Below this line are records; write out exactly the lines from the one containing "Лични данни" through the one containing "영수증 발행을 요청하면 됩니다.", with the pictures left out.
*** EXERCISE DATA Section Begins ***
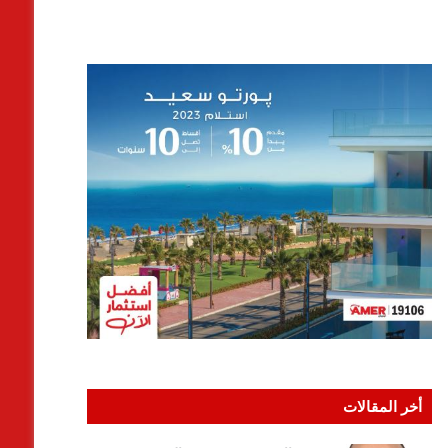
أخر المقالات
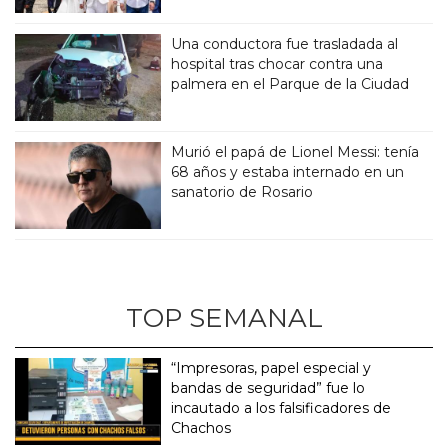
Una conductora fue trasladada al
hospital tras chocar contra una
palmera en el Parque de la Ciudad
Murió el papá de Lionel Messi: tenía
68 años y estaba internado en un
sanatorio de Rosario
TOP SEMANAL
“Impresoras, papel especial y
bandas de seguridad” fue lo
incautado a los falsificadores de
Chachos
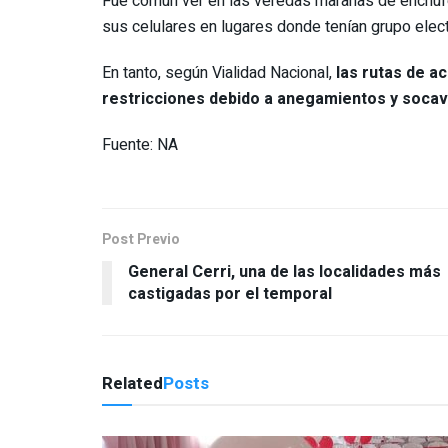
Fue común ver en las veredas marañas de enchufe
sus celulares en lugares donde tenían grupo elec
En tanto, según Vialidad Nacional,
las rutas de a
restricciones debido a anegamientos y soca
Fuente: NA
Post Previo
General Cerri, una de las localidades más
castigadas por el temporal
Related
Posts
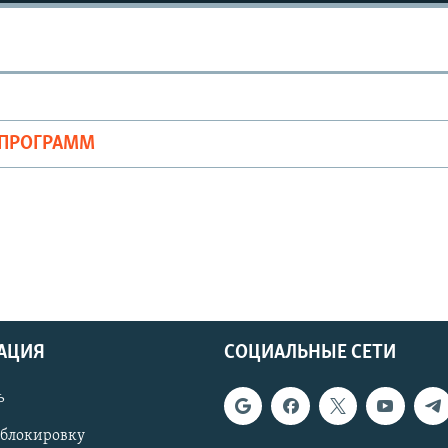
ОПРОГРАММ
АЦИЯ
СОЦИАЛЬНЫЕ СЕТИ
ь
 блокировку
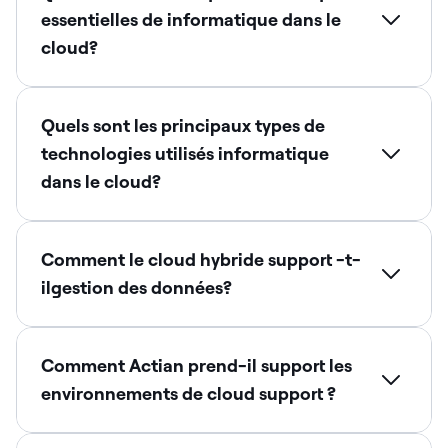
essentielles de informatique dans le
cloud?
Quels sont les principaux types de
technologies utilisés informatique
dans le cloud?
Comment le cloud hybride support -t-
ilgestion des données?
Comment Actian prend-il support les
environnements de cloud support ?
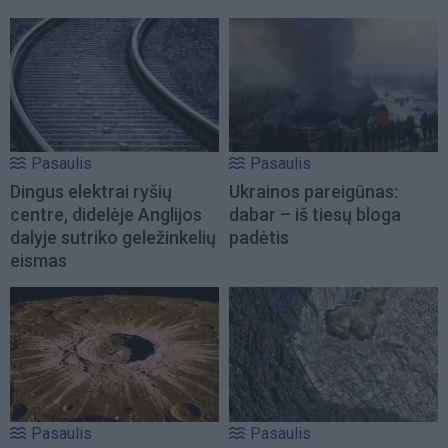
Pasaulis
Pasaulis
Dingus elektrai ryšių
Ukrainos pareigūnas:
centre, didelėje Anglijos
dabar – iš tiesų bloga
dalyje sutriko geležinkelių
padėtis
eismas
Pasaulis
Pasaulis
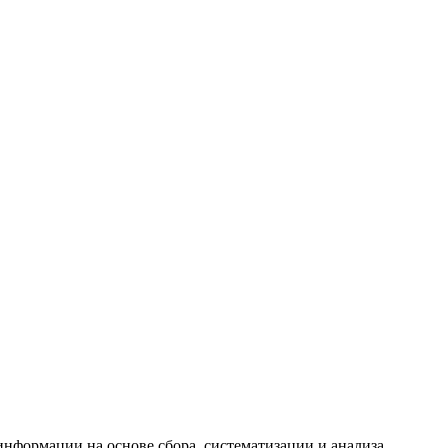
формации на основе сбора, систематизации и анализа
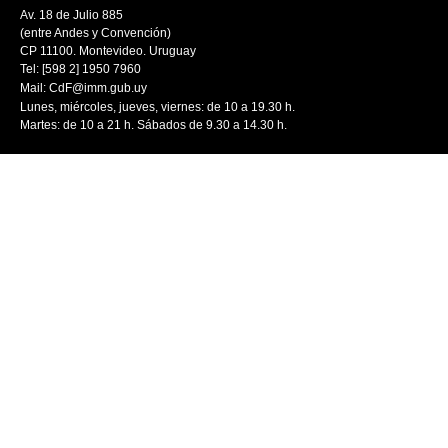
Av. 18 de Julio 885
(entre Andes y Convención)
CP 11100. Montevideo. Uruguay
Tel: [598 2] 1950 7960
Mail:
CdF@imm.gub.uy
Lunes, miércoles, jueves, viernes: de 10 a 19.30 h.
Martes: de 10 a 21 h. Sábados de 9.30 a 14.30 h.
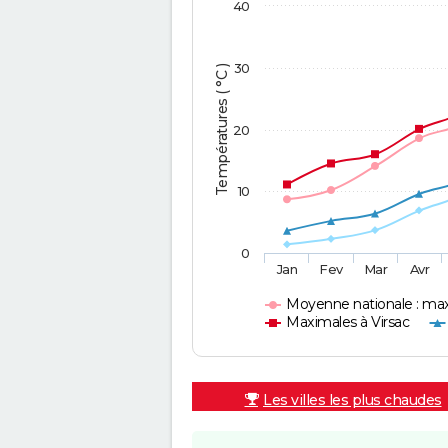
40
30
Températures ( °C )
20
10
0
Jan
Fev
Mar
Avr
Moyenne nationale : ma
Maximales à Virsac
Les villes les plus chaudes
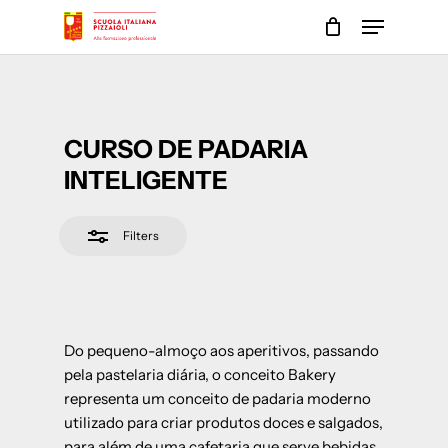
Skip
Menu
to
Close
main
Close
Filters
content
Menu
CURSO DE PADARIA
INTELIGENTE
Filters
Do pequeno-almoço aos aperitivos, passando
pela pastelaria diária, o conceito Bakery
representa um conceito de padaria moderno
utilizado para criar produtos doces e salgados,
para além de uma cafetaria que serve bebidas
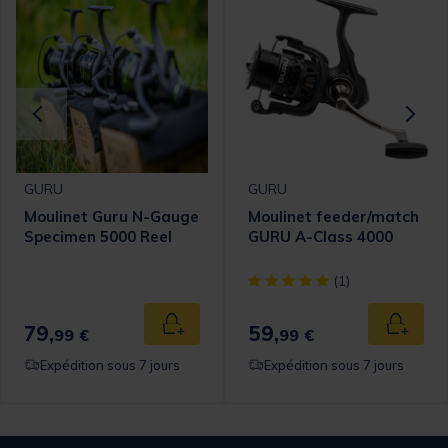
GURU
GURU
Moulinet Guru N-Gauge
Moulinet feeder/match
Specimen 5000 Reel
GURU A-Class 4000
[object Object] out of 5 Cust
(1)
79,
59,
 au panier
Ajouter au panier
Ajouter
99 €
99 €
Expédition sous 7 jours
Expédition sous 7 jours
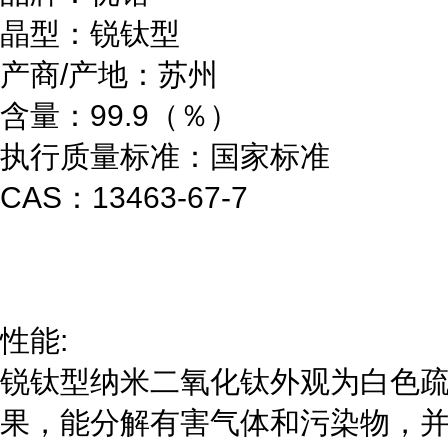
晶型：锐钛型
产商/产地：苏州
含量：99.9（％）
执行质量标准：国家标准
CAS：13463-67-7
性能:
锐钛型纳米二氧化钛外观为白色
果，能分解有害气体和污染物，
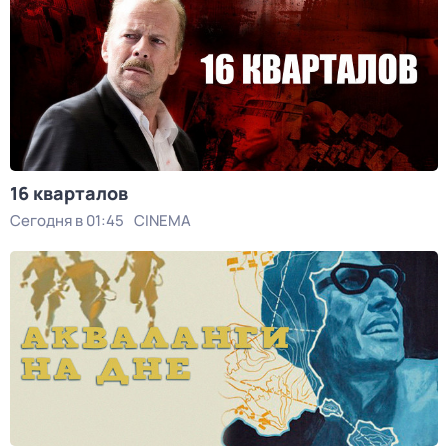
16 кварталов
Сегодня в 01:45
CINEMA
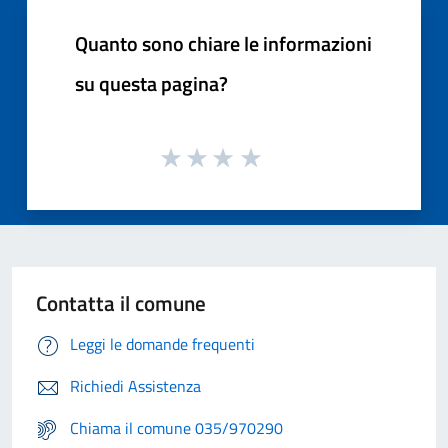
Quanto sono chiare le informazioni
su questa pagina?
Contatta il comune
Leggi le domande frequenti
Richiedi Assistenza
Chiama il comune 035/970290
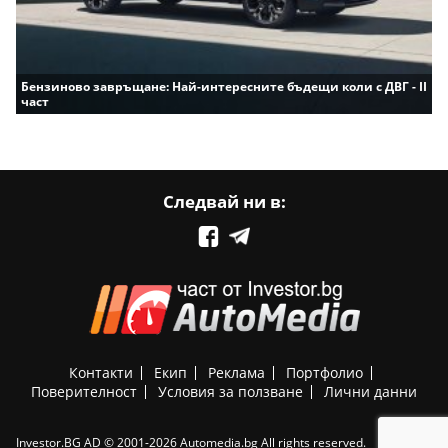
Бензиново завръщане: Най-интересните бъдещи коли с ДВГ - II
част
Следвай ни в:
Контакти
Екип
Реклама
Портфолио
Поверителност
Условия за ползване
Лични данни
Investor.BG AD © 2001-2026 Automedia.bg All rights reserved.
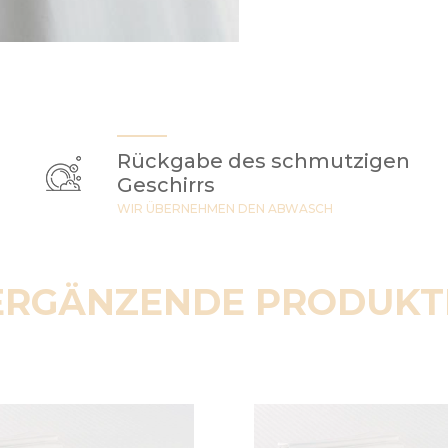
Rückgabe des schmutzigen
Geschirrs
WIR ÜBERNEHMEN DEN ABWASCH
ERGÄNZENDE PRODUKT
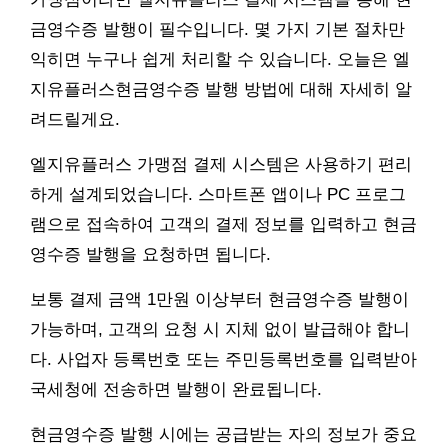
금영수증 발행이 필수입니다. 몇 가지 기본 절차만
익히면 누구나 쉽게 처리할 수 있습니다. 오늘은 엘
지유플러스현금영수증 발행 방법에 대해 자세히 알
려드릴게요.
엘지유플러스 가맹점 결제 시스템은 사용하기 편리
하게 설계되었습니다. 스마트폰 앱이나 PC 프로그
램으로 접속하여 고객의 결제 정보를 입력하고 현금
영수증 발행을 요청하면 됩니다.
보통 결제 금액 1만원 이상부터 현금영수증 발행이
가능하며, 고객의 요청 시 지체 없이 발급해야 합니
다. 사업자 등록번호 또는 주민등록번호를 입력받아
국세청에 전송하면 발행이 완료됩니다.
현금영수증 발행 시에는 공급받는 자의 정보가 중요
*** EXERCISE DATA Section Ends ***
REPLY ▸
Лични данни
Investor.BG AD © 2001-2026 Automedia.bg All rights reserved.
Rückgabe des schmutzigen
Geschirrs
WIR ÜBERNEHMEN DEN ABWASCH
ERGÄNZENDE PRODUKT
금영수증 발행이 필수입니다. 몇 가지 기본 절차만
익히면 누구나 쉽게 처리할 수 있습니다. 오늘은 엘
지유플러스현금영수증 발행 방법에 대해 자세히 알
려드릴게요.
엘지유플러스 가맹점 결제 시스템은 사용하기 편리
하게 설계되었습니다. 스마트폰 앱이나 PC 프로그
램으로 접속하여 고객의 결제 정보를 입력하고 현금
영수증 발행을 요청하면 됩니다.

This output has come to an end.